To get the wires flat against the body of the gun I had to get rid of the cable’s shielding. For a short run at low data speeds it hopefully won’t be an issue. The wires were run directly underneath the firing assembly, and then joined with the rest of the wires in the grip. In this case, the USB wires went on the left side of the grip standoffs.
To finish it off, I cut a hole at the base of the grip for the cable and then added a dab of hot glue to secure it inside of the body. Unfortunately there isn’t enough room to bend the cable for any sort of strain relief.
With the USB cable in place and working, it’s time for final assembly!
First to be assembled is the firing bracket. The rotary encoder is inserted into its mounting bracket and bolted in using a pair of needle-nose pliers to twist the nut from the front. Next the PCB is bolted into place and the two are connected.

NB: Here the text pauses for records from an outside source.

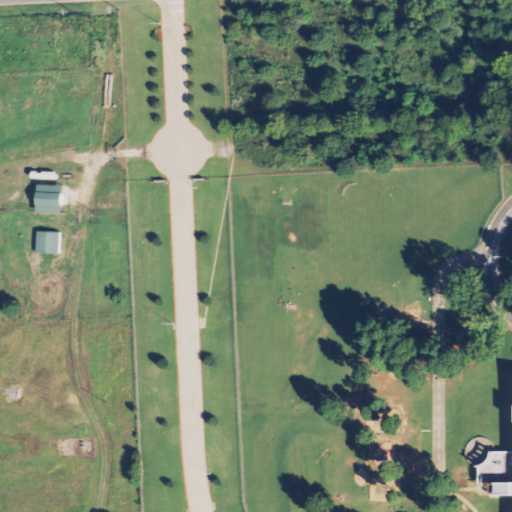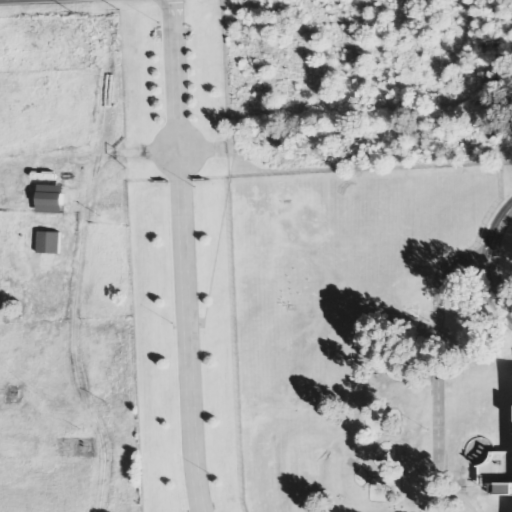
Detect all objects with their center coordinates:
road: (175, 89)
building: (53, 199)
building: (50, 242)
road: (488, 258)
road: (187, 345)
road: (437, 365)
building: (501, 469)
building: (499, 470)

After pushing the cylinder onto the rotary encoder, the firing bracket slides into the right shell of the gun. Next is the small torsion spring for the trigger and then the trigger itself, which go onto a smooth rod attached to the firing bracket. With the trigger in place the hammer can be added, paying close attention to make sure the spring sits securely at the base of the grip. After pulling the hammer back the retaining bracket can go on top and be securely fastened with three screws.
At this point the connectors can all be plugged into the circuit board: the trigger, hammer, rotary encoder, left shell connector, and USB plug. After doing a brief test to make sure everything works, I then plugged in the left shell and laid it on top. The connector wires on top of the circuit board just barely clear, and I needed to bend one or two just a hair farther.
Everything lined up and I secured the shells together using all 12 screws. Due to the thickness of the wire bundle running through the grip, the firing bracket is pushed up a bit and the shell won’t fully join. There’s a small gap at the top of the grip, but this is unavoidable if I want to keep all of the connections internal.
The hardware for the Nerf controller is done! Everything is assembled and nearly-playable. All that’s left to do is write the program to control Overwatch from the Arduino’s inputs.